§ **EXERCISE REQUIREMENTS**
Extract exactly the lines from the top of the records through the line containing "17 | 509846", and keep pictures out of the copy.

:: DATA EXCERPTS

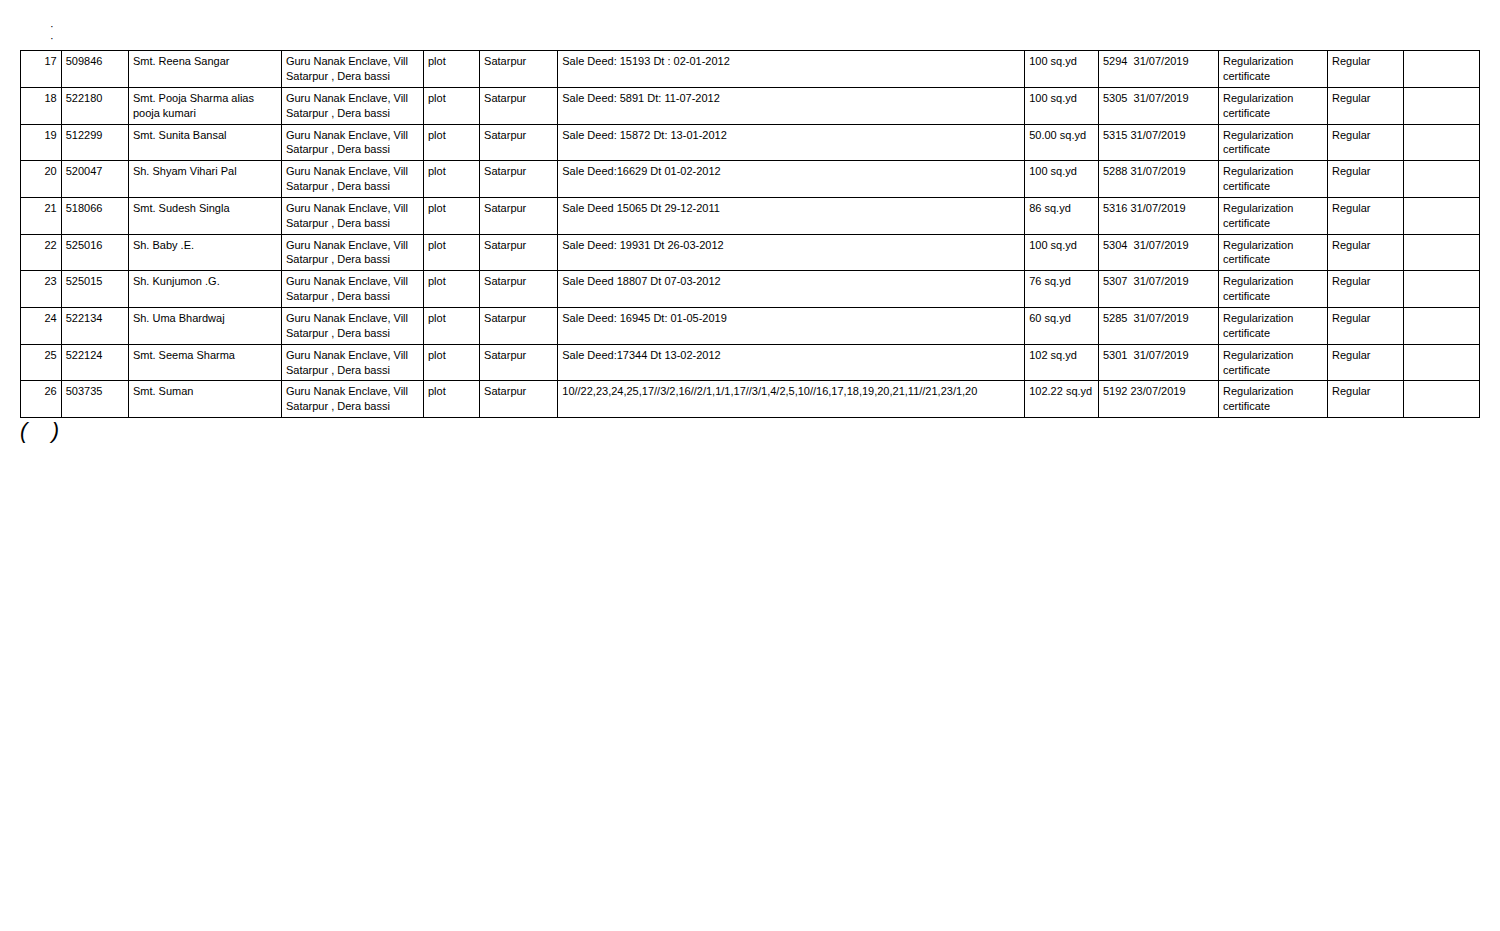·
·
| 17 | 509846 | Smt. Reena Sangar | Guru Nanak Enclave, Vill Satarpur , Dera bassi | plot | Satarpur | Sale Deed: 15193 Dt : 02-01-2012 | 100 sq.yd | 5294 31/07/2019 | Regularization certificate | Regular | |
| 18 | 522180 | Smt. Pooja Sharma alias pooja kumari | Guru Nanak Enclave, Vill Satarpur , Dera bassi | plot | Satarpur | Sale Deed: 5891 Dt: 11-07-2012 | 100 sq.yd | 5305 31/07/2019 | Regularization certificate | Regular | |
| 19 | 512299 | Smt. Sunita Bansal | Guru Nanak Enclave, Vill Satarpur , Dera bassi | plot | Satarpur | Sale Deed: 15872 Dt: 13-01-2012 | 50.00 sq.yd | 5315 31/07/2019 | Regularization certificate | Regular | |
| 20 | 520047 | Sh. Shyam Vihari Pal | Guru Nanak Enclave, Vill Satarpur , Dera bassi | plot | Satarpur | Sale Deed:16629 Dt 01-02-2012 | 100 sq.yd | 5288 31/07/2019 | Regularization certificate | Regular | |
| 21 | 518066 | Smt. Sudesh Singla | Guru Nanak Enclave, Vill Satarpur , Dera bassi | plot | Satarpur | Sale Deed 15065 Dt 29-12-2011 | 86 sq.yd | 5316 31/07/2019 | Regularization certificate | Regular | |
| 22 | 525016 | Sh. Baby .E. | Guru Nanak Enclave, Vill Satarpur , Dera bassi | plot | Satarpur | Sale Deed: 19931 Dt 26-03-2012 | 100 sq.yd | 5304 31/07/2019 | Regularization certificate | Regular | |
| 23 | 525015 | Sh. Kunjumon .G. | Guru Nanak Enclave, Vill Satarpur , Dera bassi | plot | Satarpur | Sale Deed 18807 Dt 07-03-2012 | 76 sq.yd | 5307 31/07/2019 | Regularization certificate | Regular | |
| 24 | 522134 | Sh. Uma Bhardwaj | Guru Nanak Enclave, Vill Satarpur , Dera bassi | plot | Satarpur | Sale Deed: 16945 Dt: 01-05-2019 | 60 sq.yd | 5285 31/07/2019 | Regularization certificate | Regular | |
| 25 | 522124 | Smt. Seema Sharma | Guru Nanak Enclave, Vill Satarpur , Dera bassi | plot | Satarpur | Sale Deed:17344 Dt 13-02-2012 | 102 sq.yd | 5301 31/07/2019 | Regularization certificate | Regular | |
| 26 | 503735 | Smt. Suman | Guru Nanak Enclave, Vill Satarpur , Dera bassi | plot | Satarpur | 10//22,23,24,25,17//3/2,16//2/1,1/1,17//3/1,4/2,5,10//16,17,18,19,20,21,11//21,23/1,20 | 102.22 sq.yd | 5192 23/07/2019 | Regularization certificate | Regular | |
( )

::::

§ **SOLUTION FOR THIS EXERCISE**
·
·
| 17 | 509846 | Smt. Reena Sangar | Guru Nanak Enclave, Vill Satarpur , Dera bassi | plot | Satarpur | Sale Deed: 15193 Dt : 02-01-2012 | 100 sq.yd | 5294 31/07/2019 | Regularization certificate | Regular | |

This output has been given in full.